## The problem
Go to the line containing "[722,348,738,354] no ->" in the records below and print it and every following line exactly, on through the line containing "(414, 512) none", then stop.

## Provided data

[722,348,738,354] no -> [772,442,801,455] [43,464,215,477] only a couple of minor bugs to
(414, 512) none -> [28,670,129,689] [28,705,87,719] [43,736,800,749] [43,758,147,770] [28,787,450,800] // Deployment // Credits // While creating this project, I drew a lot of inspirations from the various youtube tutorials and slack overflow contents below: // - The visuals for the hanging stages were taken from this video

...

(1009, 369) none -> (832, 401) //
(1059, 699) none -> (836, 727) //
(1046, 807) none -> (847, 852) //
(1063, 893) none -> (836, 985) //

## Result of the task
[722,348,738,354] no -> [772,442,801,455] [43,464,215,477] only a couple of minor bugs to
(414, 512) none -> [28,670,129,689] [28,705,87,719] [43,736,800,749] [43,758,147,770] [28,787,450,800] // Deployment // Credits // While creating this project, I drew a lot of inspirations from the various youtube tutorials and slack overflow contents below: // - The visuals for the hanging stages were taken from this video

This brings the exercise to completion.